THE EXERCISE: Reproduce all the records below with every "developed" swapped for "processed", leaving everything else unchanged.

THE DATA:

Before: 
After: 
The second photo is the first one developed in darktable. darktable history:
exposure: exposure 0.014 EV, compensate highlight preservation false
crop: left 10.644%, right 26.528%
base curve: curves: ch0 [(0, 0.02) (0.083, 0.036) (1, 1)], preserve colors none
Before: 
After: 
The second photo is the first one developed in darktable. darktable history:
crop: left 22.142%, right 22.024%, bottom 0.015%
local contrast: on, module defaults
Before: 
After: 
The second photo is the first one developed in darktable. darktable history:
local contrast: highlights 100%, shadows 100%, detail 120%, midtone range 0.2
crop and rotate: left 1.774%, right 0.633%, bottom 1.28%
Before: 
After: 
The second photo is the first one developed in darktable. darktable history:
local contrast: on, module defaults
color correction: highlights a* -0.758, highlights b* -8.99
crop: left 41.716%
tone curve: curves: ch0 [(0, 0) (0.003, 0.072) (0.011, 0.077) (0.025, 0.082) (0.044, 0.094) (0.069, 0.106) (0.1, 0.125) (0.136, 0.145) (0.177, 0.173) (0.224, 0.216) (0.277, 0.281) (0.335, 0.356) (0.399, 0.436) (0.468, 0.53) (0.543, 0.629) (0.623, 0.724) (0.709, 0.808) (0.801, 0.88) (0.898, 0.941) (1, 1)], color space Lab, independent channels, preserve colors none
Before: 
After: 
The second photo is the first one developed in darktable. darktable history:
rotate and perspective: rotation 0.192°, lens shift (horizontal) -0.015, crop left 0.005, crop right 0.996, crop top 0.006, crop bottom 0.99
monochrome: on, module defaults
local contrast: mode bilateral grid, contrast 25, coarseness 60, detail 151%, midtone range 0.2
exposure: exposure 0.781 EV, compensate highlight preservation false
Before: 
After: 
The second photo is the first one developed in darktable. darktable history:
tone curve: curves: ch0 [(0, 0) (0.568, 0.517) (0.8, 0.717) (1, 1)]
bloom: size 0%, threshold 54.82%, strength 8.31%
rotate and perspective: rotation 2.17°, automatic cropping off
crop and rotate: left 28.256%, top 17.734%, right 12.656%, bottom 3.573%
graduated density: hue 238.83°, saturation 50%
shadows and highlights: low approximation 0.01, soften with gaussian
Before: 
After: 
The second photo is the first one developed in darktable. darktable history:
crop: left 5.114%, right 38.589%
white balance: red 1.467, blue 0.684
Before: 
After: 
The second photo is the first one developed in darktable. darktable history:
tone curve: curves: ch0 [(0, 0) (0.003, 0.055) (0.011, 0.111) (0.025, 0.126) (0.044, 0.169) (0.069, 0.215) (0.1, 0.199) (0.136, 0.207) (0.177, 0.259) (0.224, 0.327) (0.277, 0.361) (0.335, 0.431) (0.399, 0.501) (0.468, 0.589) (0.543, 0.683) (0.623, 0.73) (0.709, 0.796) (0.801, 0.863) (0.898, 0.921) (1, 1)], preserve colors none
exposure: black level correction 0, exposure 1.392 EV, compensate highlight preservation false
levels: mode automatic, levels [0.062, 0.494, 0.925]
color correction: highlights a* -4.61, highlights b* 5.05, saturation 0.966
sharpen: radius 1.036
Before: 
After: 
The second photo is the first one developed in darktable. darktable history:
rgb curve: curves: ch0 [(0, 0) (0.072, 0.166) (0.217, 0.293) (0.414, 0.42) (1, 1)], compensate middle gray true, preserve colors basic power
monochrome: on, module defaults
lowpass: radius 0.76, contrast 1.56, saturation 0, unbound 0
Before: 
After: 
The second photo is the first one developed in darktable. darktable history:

TASK ANSWER:
Before: 
After: 
The second photo is the first one processed in darktable. darktable history:
exposure: exposure 0.014 EV, compensate highlight preservation false
crop: left 10.644%, right 26.528%
base curve: curves: ch0 [(0, 0.02) (0.083, 0.036) (1, 1)], preserve colors none
Before: 
After: 
The second photo is the first one processed in darktable. darktable history:
crop: left 22.142%, right 22.024%, bottom 0.015%
local contrast: on, module defaults
Before: 
After: 
The second photo is the first one processed in darktable. darktable history:
local contrast: highlights 100%, shadows 100%, detail 120%, midtone range 0.2
crop and rotate: left 1.774%, right 0.633%, bottom 1.28%
Before: 
After: 
The second photo is the first one processed in darktable. darktable history:
local contrast: on, module defaults
color correction: highlights a* -0.758, highlights b* -8.99
crop: left 41.716%
tone curve: curves: ch0 [(0, 0) (0.003, 0.072) (0.011, 0.077) (0.025, 0.082) (0.044, 0.094) (0.069, 0.106) (0.1, 0.125) (0.136, 0.145) (0.177, 0.173) (0.224, 0.216) (0.277, 0.281) (0.335, 0.356) (0.399, 0.436) (0.468, 0.53) (0.543, 0.629) (0.623, 0.724) (0.709, 0.808) (0.801, 0.88) (0.898, 0.941) (1, 1)], color space Lab, independent channels, preserve colors none
Before: 
After: 
The second photo is the first one processed in darktable. darktable history:
rotate and perspective: rotation 0.192°, lens shift (horizontal) -0.015, crop left 0.005, crop right 0.996, crop top 0.006, crop bottom 0.99
monochrome: on, module defaults
local contrast: mode bilateral grid, contrast 25, coarseness 60, detail 151%, midtone range 0.2
exposure: exposure 0.781 EV, compensate highlight preservation false
Before: 
After: 
The second photo is the first one processed in darktable. darktable history:
tone curve: curves: ch0 [(0, 0) (0.568, 0.517) (0.8, 0.717) (1, 1)]
bloom: size 0%, threshold 54.82%, strength 8.31%
rotate and perspective: rotation 2.17°, automatic cropping off
crop and rotate: left 28.256%, top 17.734%, right 12.656%, bottom 3.573%
graduated density: hue 238.83°, saturation 50%
shadows and highlights: low approximation 0.01, soften with gaussian
Before: 
After: 
The second photo is the first one processed in darktable. darktable history:
crop: left 5.114%, right 38.589%
white balance: red 1.467, blue 0.684
Before: 
After: 
The second photo is the first one processed in darktable. darktable history:
tone curve: curves: ch0 [(0, 0) (0.003, 0.055) (0.011, 0.111) (0.025, 0.126) (0.044, 0.169) (0.069, 0.215) (0.1, 0.199) (0.136, 0.207) (0.177, 0.259) (0.224, 0.327) (0.277, 0.361) (0.335, 0.431) (0.399, 0.501) (0.468, 0.589) (0.543, 0.683) (0.623, 0.73) (0.709, 0.796) (0.801, 0.863) (0.898, 0.921) (1, 1)], preserve colors none
exposure: black level correction 0, exposure 1.392 EV, compensate highlight preservation false
levels: mode automatic, levels [0.062, 0.494, 0.925]
color correction: highlights a* -4.61, highlights b* 5.05, saturation 0.966
sharpen: radius 1.036
Before: 
After: 
The second photo is the first one processed in darktable. darktable history:
rgb curve: curves: ch0 [(0, 0) (0.072, 0.166) (0.217, 0.293) (0.414, 0.42) (1, 1)], compensate middle gray true, preserve colors basic power
monochrome: on, module defaults
lowpass: radius 0.76, contrast 1.56, saturation 0, unbound 0
Before: 
After: 
The second photo is the first one processed in darktable. darktable history:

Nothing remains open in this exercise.